Microsoft erreicht höchste Strafe für Spam in Europa
Bei dem Verfahren berief sich Microsoft allerdings nicht auf die AntiSpam-Gesetzgebung in Großbritannien. Stattdessen warf man dem Spammer die Verletzung der Nutzungsbedingungen von Microsofts Webmail-Dienst Hotmail vor. Man entschied sich für diesen Weg, weil die britischen Spam-Gesetze nur wenig effektiv sind.
Der Spammer bewarb über E-Mails eine SMS-Hotline, über die er das Passwort für eine Webseite mit pornographischen Inhalten vertrieb. Da der Versand des Passworts via SMS kostenpflichtig war, konnte er mit Hilfe seiner Spam-E-Mails einige hunderttausend Pfund umsetzen.
In Großbritannien gelten seit 2003 Bestimmungen gegen den Versand von Spam.

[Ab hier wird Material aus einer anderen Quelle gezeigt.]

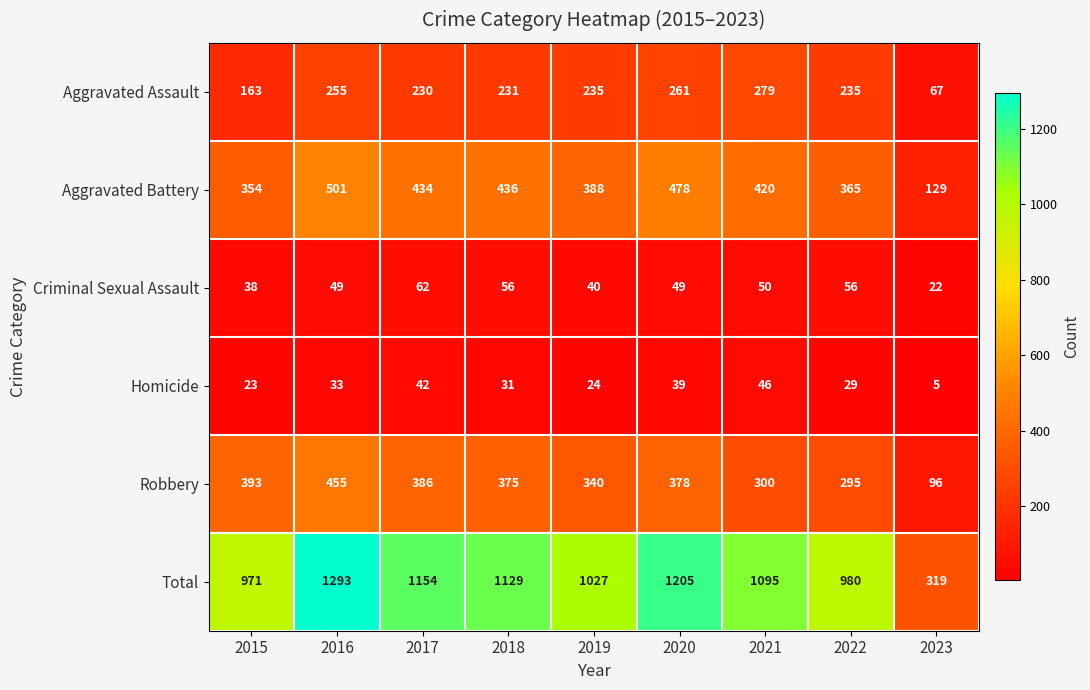

Count the number of data series in this chart.

6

Diese sind jedoch zum größten Teil wirkungslos, da sie eine Verwarnung des Spammers voraussetzen und erst nach deren Missachtung eine maximale Strafe von 5000 Pfund erlauben. Derzeit wird bereits über eine Änderung der Regelungen nachgedacht, durch die höhere Strafen möglich sein sollen.

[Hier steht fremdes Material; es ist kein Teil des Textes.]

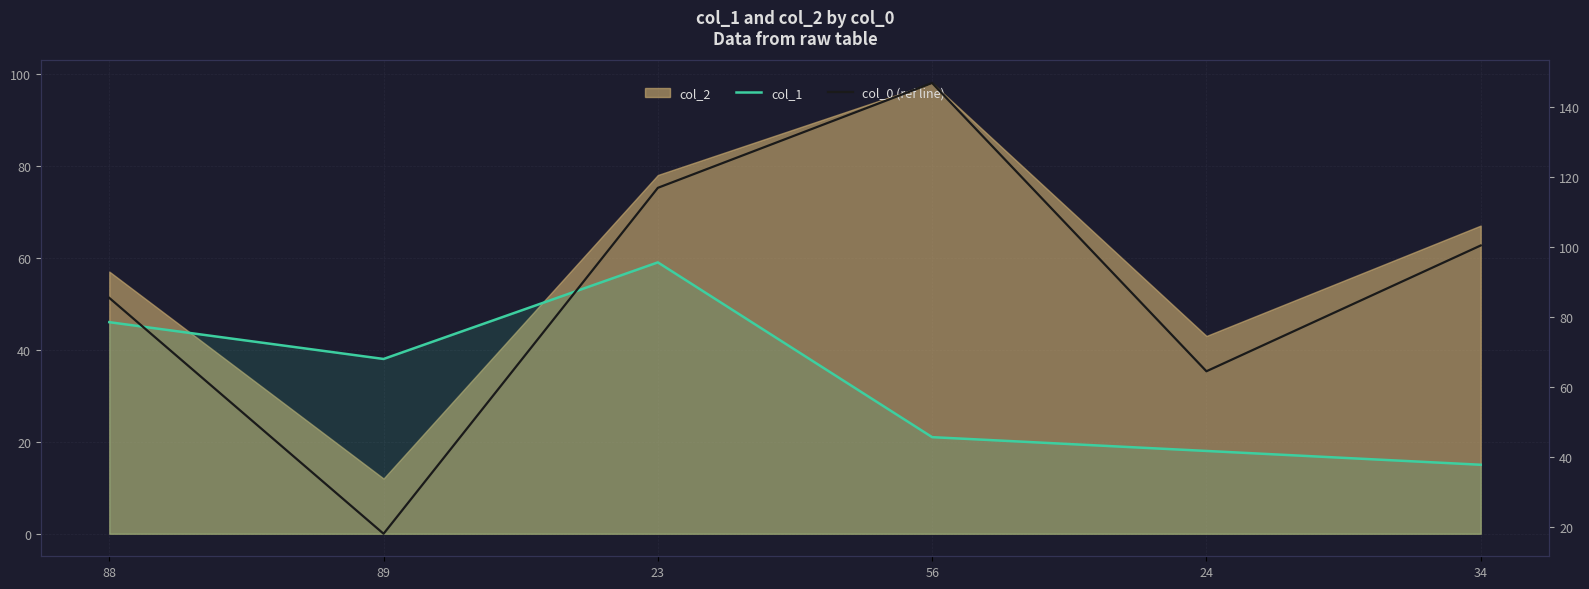

How many data points in col_0 (ref line) are above 100?

3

Bis heute gab es kein Verfahren, das nach dem Gesetz von 2003 angestrengt wurde. Microsoft ließ verlauten, dass man bei der stichprobenartigen Untersuchung von 20000 Hotmail-Konten festgestellt habe, dass einige Nutzer täglich bis zu 250 E-Mails mit der Werbung des Spam-Versenders erhielten.